**Assignment:** Using the records below, filter for lines that contain the string "Governor" and copy them out.

**Source material:**
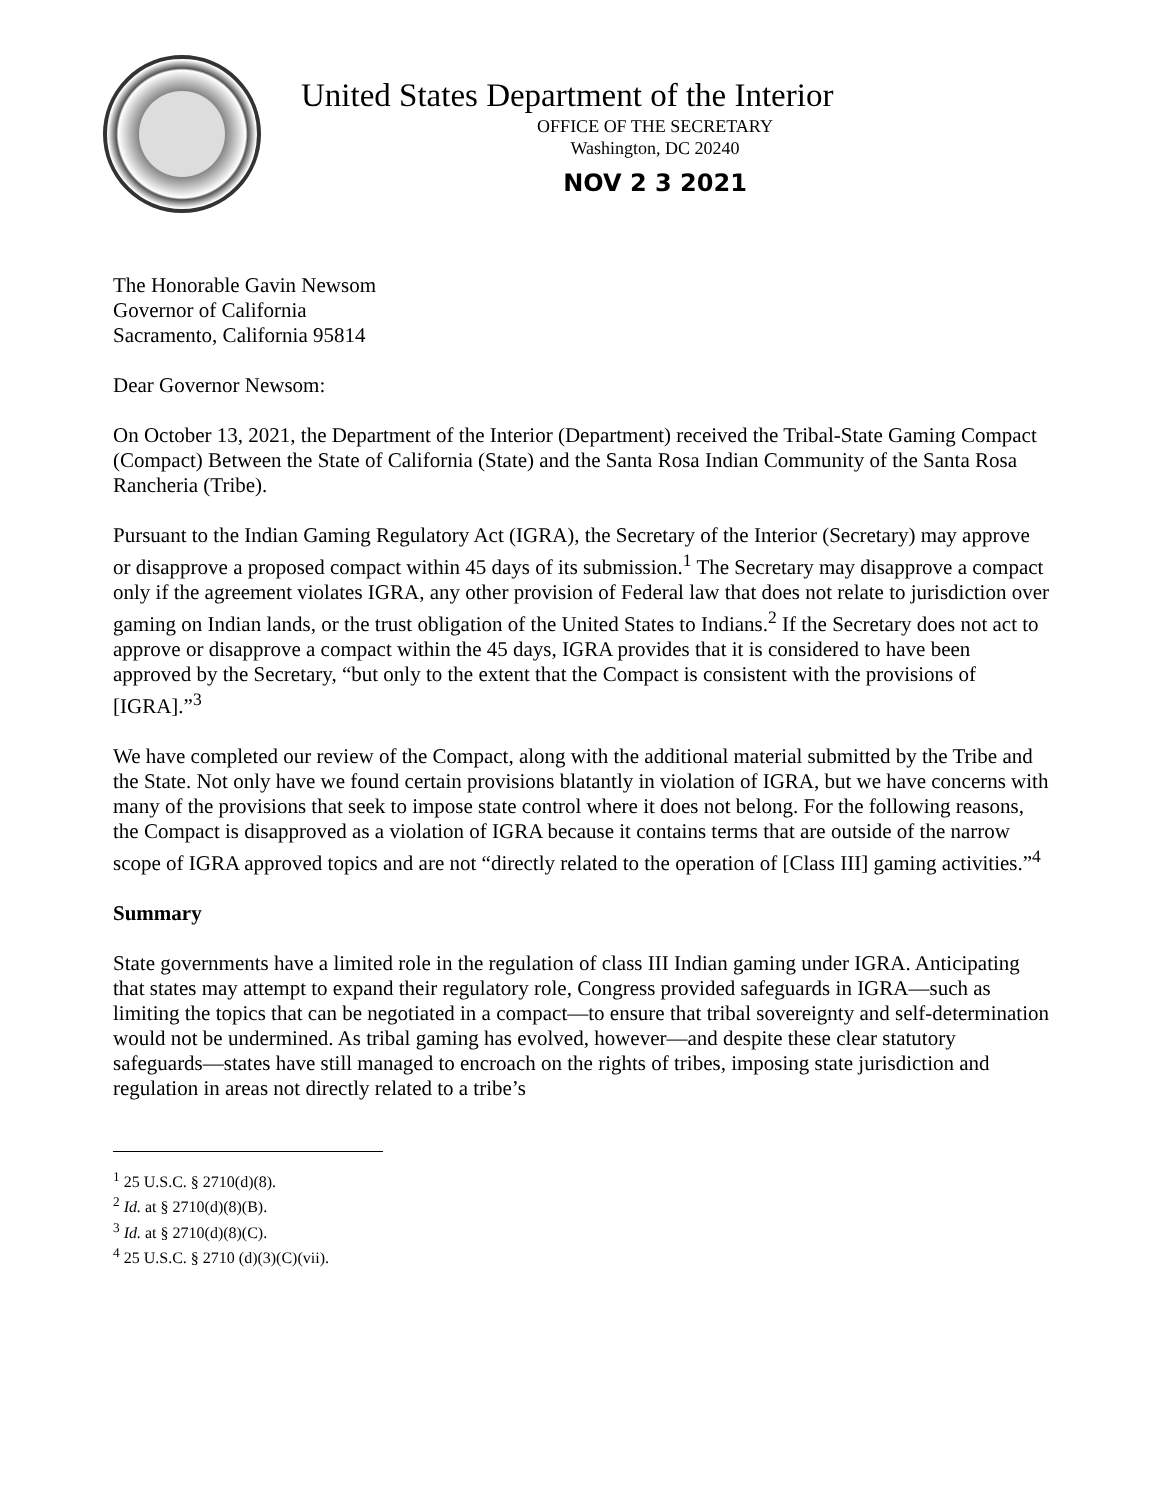United States Department of the Interior
OFFICE OF THE SECRETARY
Washington, DC 20240
NOV 2 3 2021
The Honorable Gavin Newsom
Governor of California
Sacramento, California 95814
Dear Governor Newsom:
On October 13, 2021, the Department of the Interior (Department) received the Tribal-State Gaming Compact (Compact) Between the State of California (State) and the Santa Rosa Indian Community of the Santa Rosa Rancheria (Tribe).
Pursuant to the Indian Gaming Regulatory Act (IGRA), the Secretary of the Interior (Secretary) may approve or disapprove a proposed compact within 45 days of its submission.<sup>1</sup> The Secretary may disapprove a compact only if the agreement violates IGRA, any other provision of Federal law that does not relate to jurisdiction over gaming on Indian lands, or the trust obligation of the United States to Indians.<sup>2</sup> If the Secretary does not act to approve or disapprove a compact within the 45 days, IGRA provides that it is considered to have been approved by the Secretary, “but only to the extent that the Compact is consistent with the provisions of [IGRA].”<sup>3</sup>
We have completed our review of the Compact, along with the additional material submitted by the Tribe and the State. Not only have we found certain provisions blatantly in violation of IGRA, but we have concerns with many of the provisions that seek to impose state control where it does not belong. For the following reasons, the Compact is disapproved as a violation of IGRA because it contains terms that are outside of the narrow scope of IGRA approved topics and are not “directly related to the operation of [Class III] gaming activities.”<sup>4</sup>
Summary
State governments have a limited role in the regulation of class III Indian gaming under IGRA. Anticipating that states may attempt to expand their regulatory role, Congress provided safeguards in IGRA—such as limiting the topics that can be negotiated in a compact—to ensure that tribal sovereignty and self-determination would not be undermined. As tribal gaming has evolved, however—and despite these clear statutory safeguards—states have still managed to encroach on the rights of tribes, imposing state jurisdiction and regulation in areas not directly related to a tribe’s
<sup>1</sup> 25 U.S.C. § 2710(d)(8).
<sup>2</sup> Id. at § 2710(d)(8)(B).
<sup>3</sup> Id. at § 2710(d)(8)(C).
<sup>4</sup> 25 U.S.C. § 2710 (d)(3)(C)(vii).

**Result of this task:**
Governor of California
Dear Governor Newsom:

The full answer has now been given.